The early part of the book gives a fascinating insight into the daily life of ordinary, rural Chinese people eighty years ago, even though it is uncompromisingly told from a western view point. It tells, often in a humorous manner, of the difficulties the authors experienced in their early months in coming to terms with a new language and an familiar culture. It also relates occasional and more dramatic events such as anti-foreign riots, when the life of Elsie Cook and her colleagues was in serous danger.
In the post war period the letters tell of optimism as the country, at last at peace, tried to rebuild itself, with the help of substantial foreign aid, only to have everyone’s hopes dashed when the country was once again plunged into civil war as the Communists, under Mao Tse-tung, fought to take control of China.

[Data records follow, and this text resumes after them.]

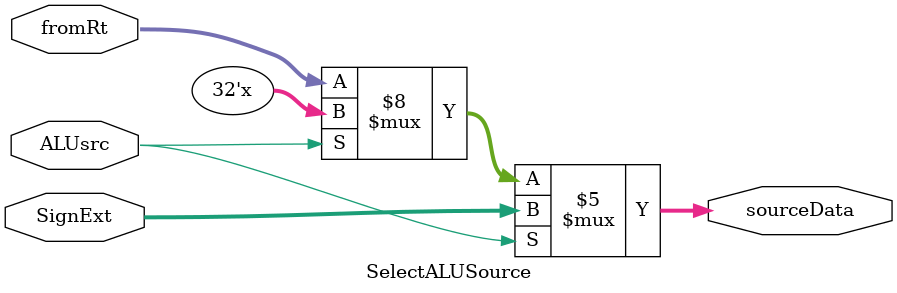
<source format=v>
module SelectALUSource(sourceData,fromRt,SignExt,ALUsrc);
                       //this module selects the data to send ALU
output [31:0] sourceData;
input [31:0] fromRt,SignExt;
input ALUsrc;

reg [31:0] sourceData;

always @(*)begin

	if(ALUsrc == 1'b0)begin
		sourceData =fromRt;
	end
	if(ALUsrc == 1'b1)begin
		sourceData =SignExt;
	end
end

endmodule

</source>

The final section of the book consists of letters written from Hong Kong by the Rev Clifford Cook where he worked for two years trying to bring some relief and dignity into the lives of the human flood of refugees who poured into the colony after the Communist takeover of the mainland.
Although religious belief may have been the motivating force for the authors the book will appeal to people, like myself, who are not of a religious disposition. Certainly religion comes into it, but so too does the daily life of the people of China, the horrors of warfare and much else besides. Overall it is a fascinating story of adventure, of hardship, bravery and compassion, told without pomp or undue piousness.